- Jest to lek psychotropowy działający na mózg, daje efekt terapeutyczny dopiero po kilku tygodniach codziennego zażywania – podkreśla profesor Zbigniew Lew-Starowicz. – Nie można go jednak nazywać „viagrą dla kobiet”, to nieporozumienie. Viagra przeznaczona jest dla mężczyzn z zaburzeniami erekcji i ma zupełnie inne działanie.
- Viagra zadziała tylko wtedy, gdy mężczyzna jest podniecony seksualnie, a kobieta mu się podoba – powiedział . Lek ten wystarczy zażyć przed planowanym kontaktem seksualnym, nie musi być stosowany codziennie, tak jak flibanseryna.
- Flibanseryna może zwiększać ochotę na seks u kobiet z zaburzonym libido lub jego brakiem – podkreśla dr Depko.

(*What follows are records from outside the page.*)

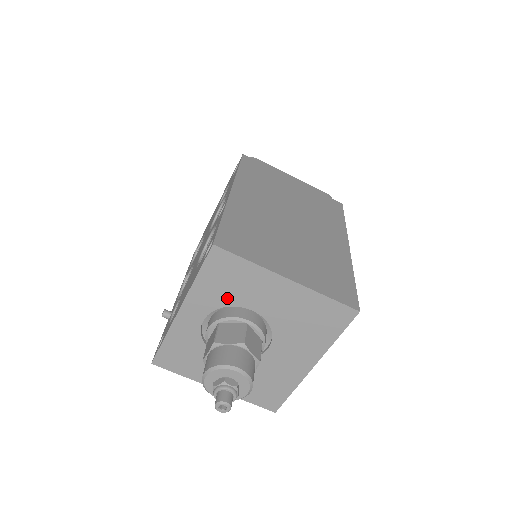
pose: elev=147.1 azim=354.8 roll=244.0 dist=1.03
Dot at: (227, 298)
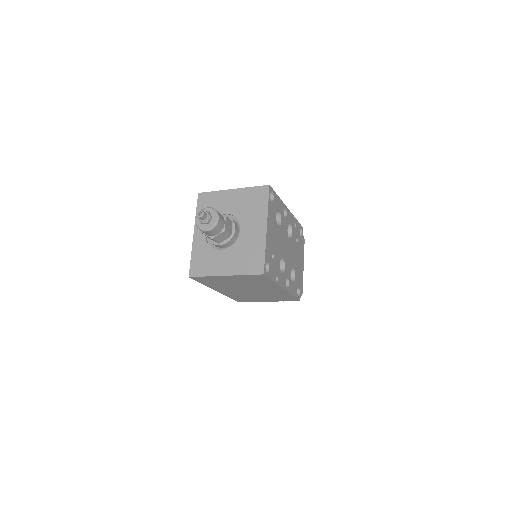
Dot at: occluded
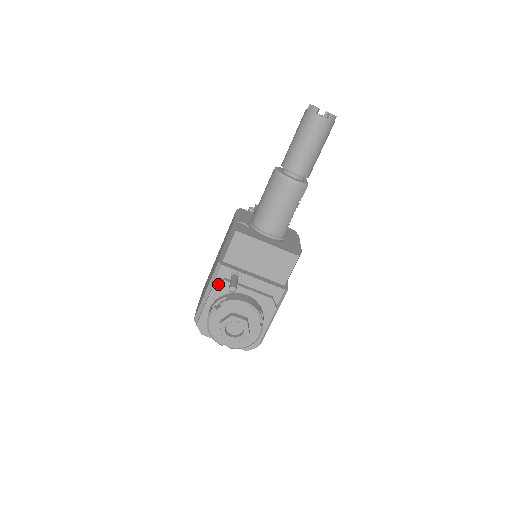
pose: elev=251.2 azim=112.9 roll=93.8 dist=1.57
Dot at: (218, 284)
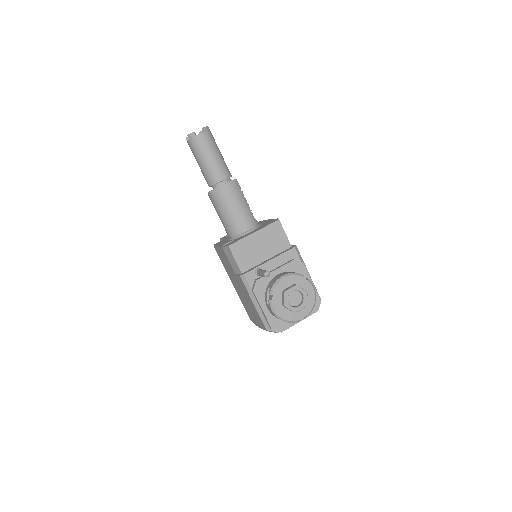
Dot at: (255, 288)
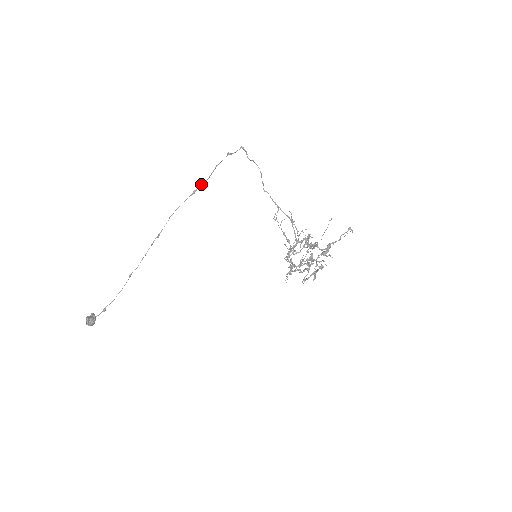
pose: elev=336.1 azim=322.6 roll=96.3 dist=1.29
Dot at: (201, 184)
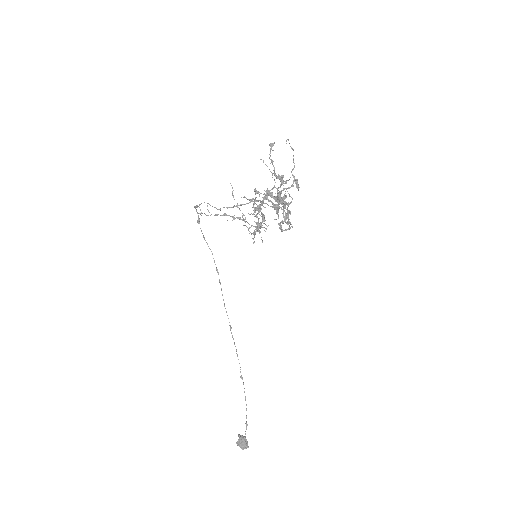
Dot at: occluded
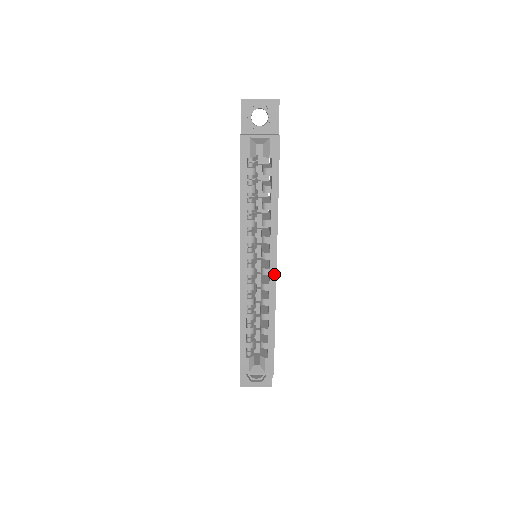
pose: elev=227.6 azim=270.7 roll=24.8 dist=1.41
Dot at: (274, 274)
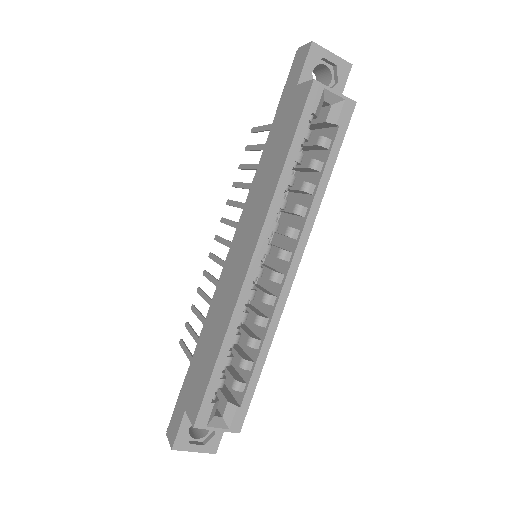
Dot at: (290, 283)
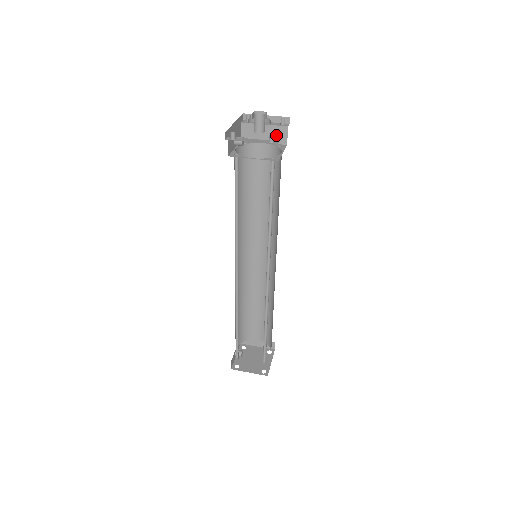
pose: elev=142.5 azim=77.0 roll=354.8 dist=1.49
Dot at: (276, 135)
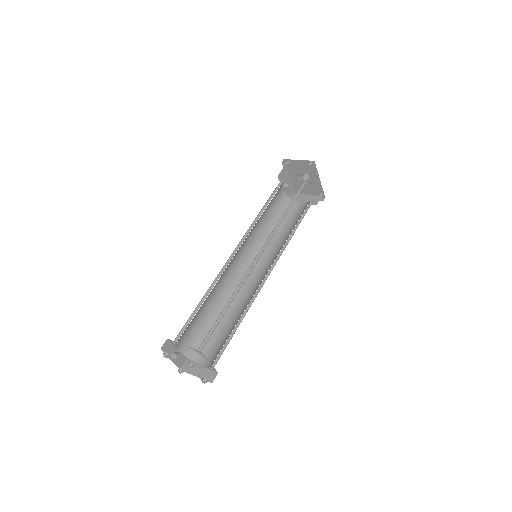
Dot at: (312, 200)
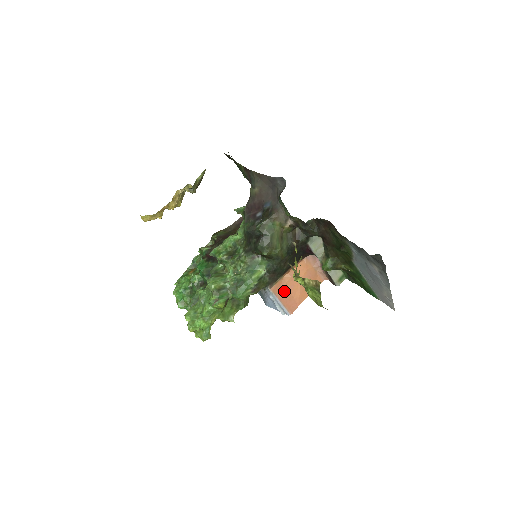
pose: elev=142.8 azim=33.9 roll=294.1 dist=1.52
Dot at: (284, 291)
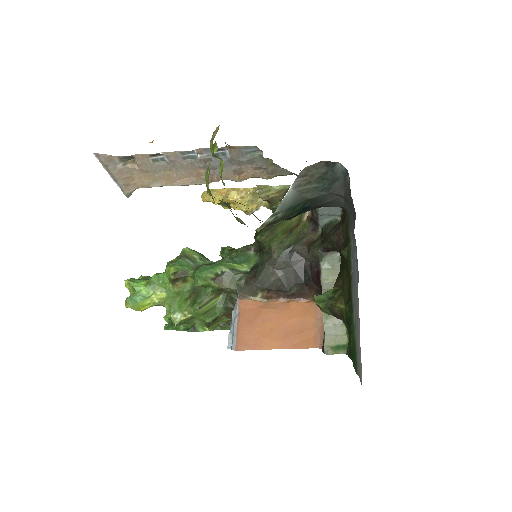
Dot at: (253, 316)
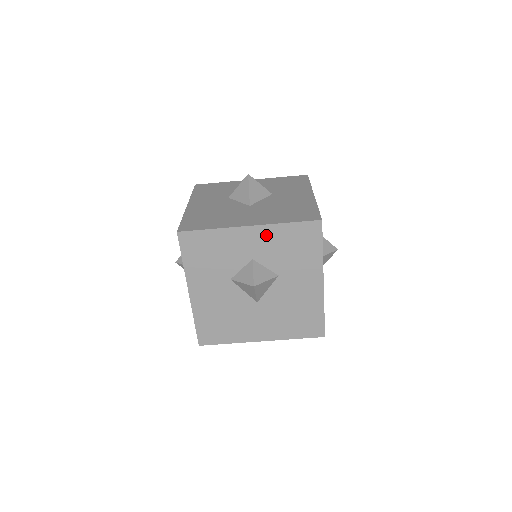
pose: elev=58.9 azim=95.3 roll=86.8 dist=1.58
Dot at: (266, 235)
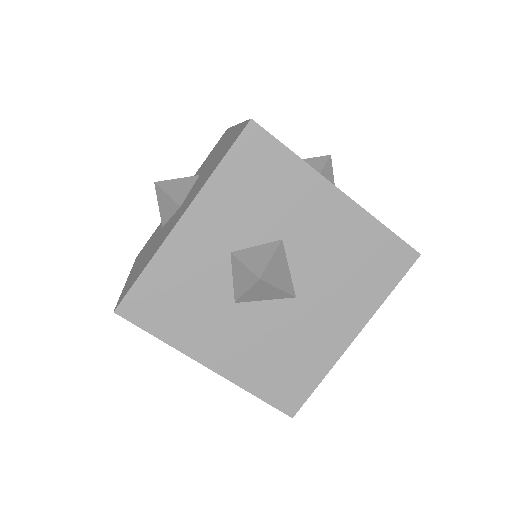
Dot at: (212, 207)
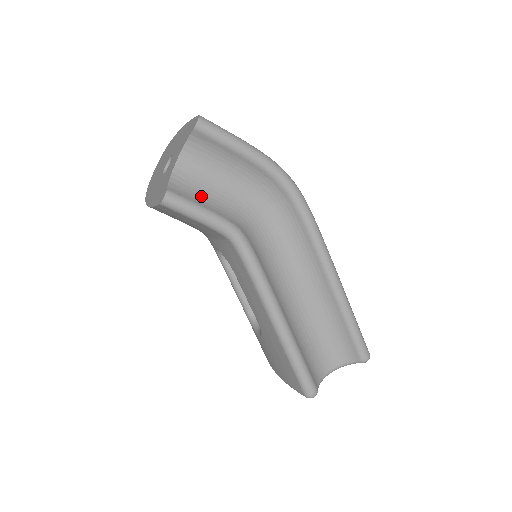
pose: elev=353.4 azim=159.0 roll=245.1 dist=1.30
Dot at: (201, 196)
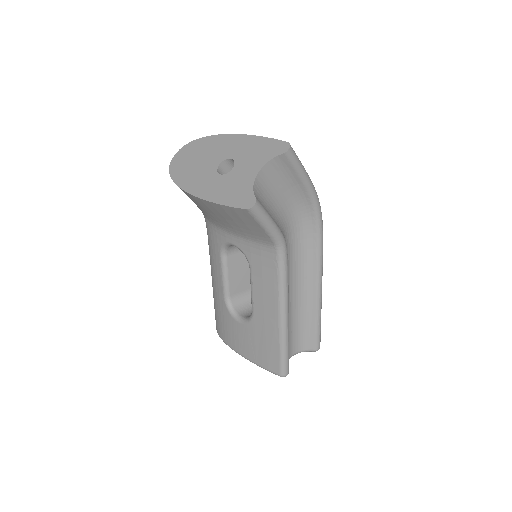
Dot at: (267, 207)
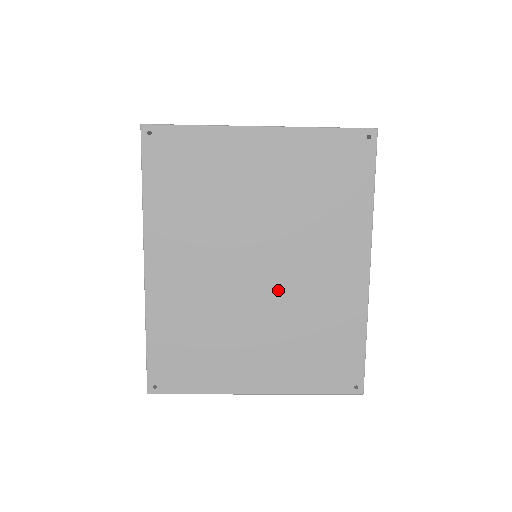
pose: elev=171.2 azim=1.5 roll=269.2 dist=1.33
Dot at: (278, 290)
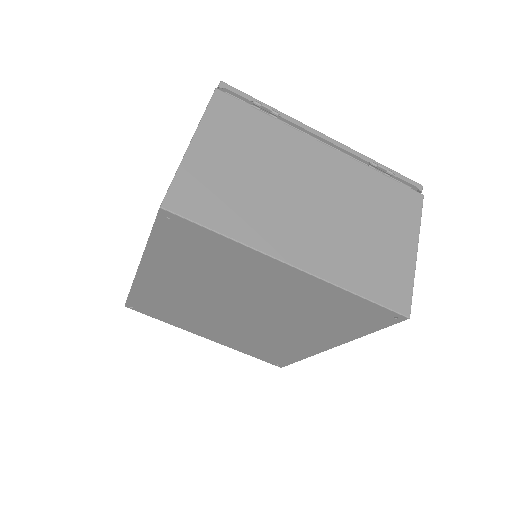
Dot at: (248, 324)
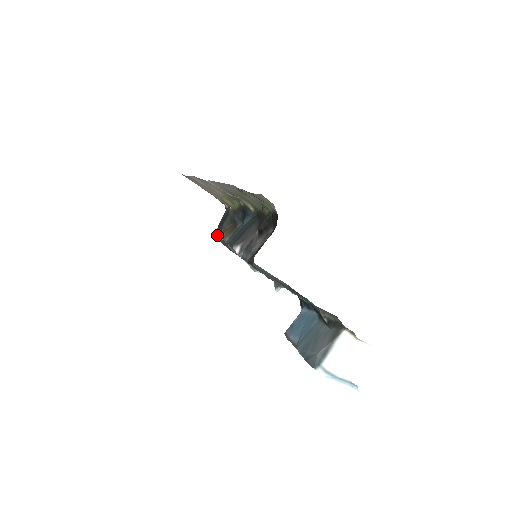
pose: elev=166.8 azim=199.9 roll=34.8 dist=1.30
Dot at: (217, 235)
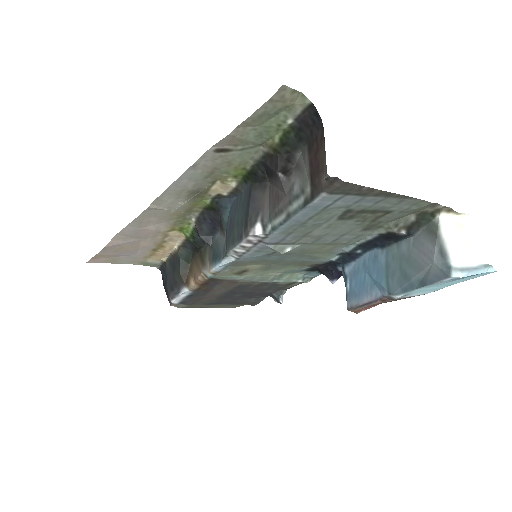
Dot at: (177, 296)
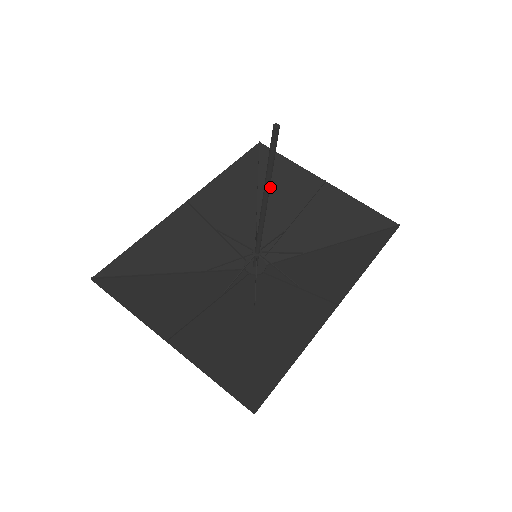
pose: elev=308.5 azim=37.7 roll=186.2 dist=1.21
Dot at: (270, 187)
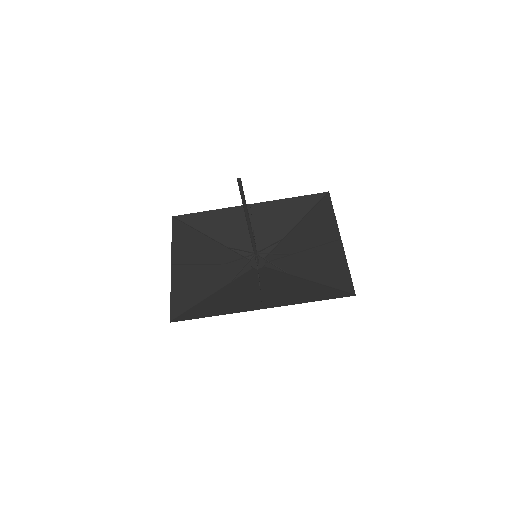
Dot at: (308, 223)
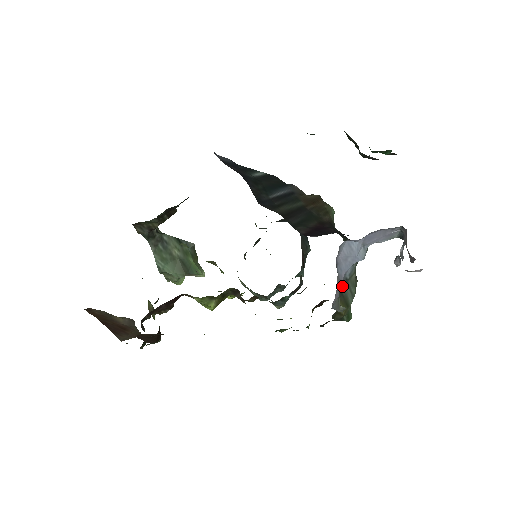
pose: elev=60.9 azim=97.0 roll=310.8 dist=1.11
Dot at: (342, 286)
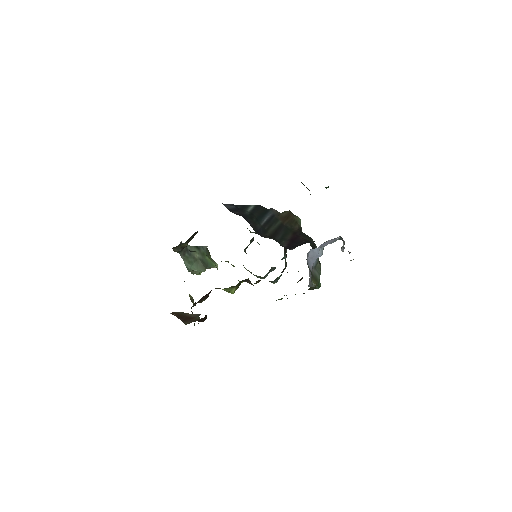
Dot at: (312, 271)
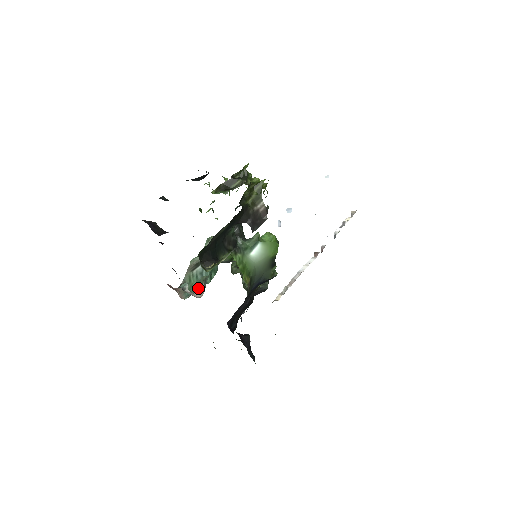
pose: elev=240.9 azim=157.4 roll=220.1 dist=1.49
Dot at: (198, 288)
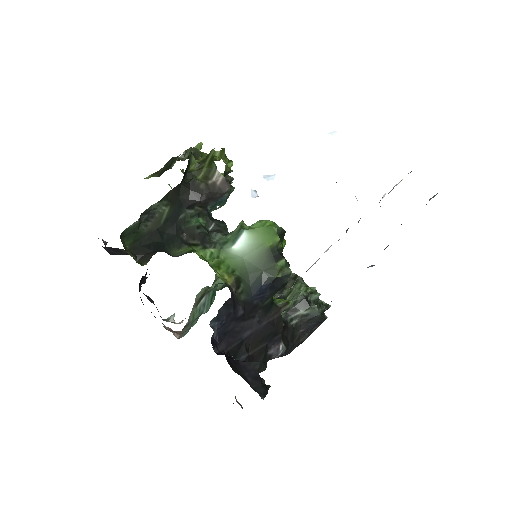
Dot at: occluded
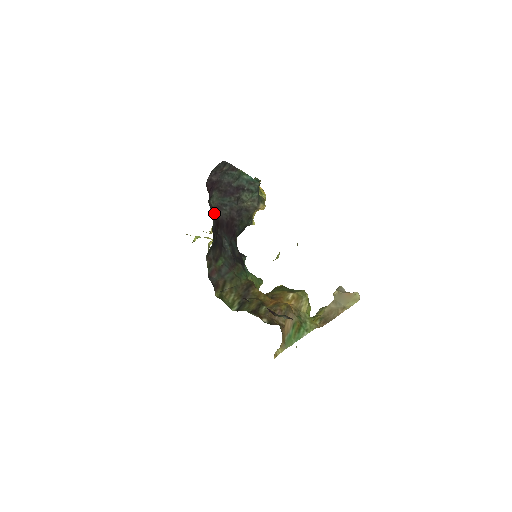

Profesor Lew-Starowicz ostrzega jednak, że lek ten daje poprawę, jedynie u części kobiet z zaburzeniem popędu seksualnego.
- Jego działanie nie jest zatem rewelacyjne – dodaje.
Według dra Depko, może być taka sytuacja, że niektóre kobiety będą stosować tabletki antykoncepcyjne i odczuwać w związku z tym obniżenie popędu seksualnego, a jednocześnie będą chciały sięgać po flibanserynę, żeby go zwiększyć.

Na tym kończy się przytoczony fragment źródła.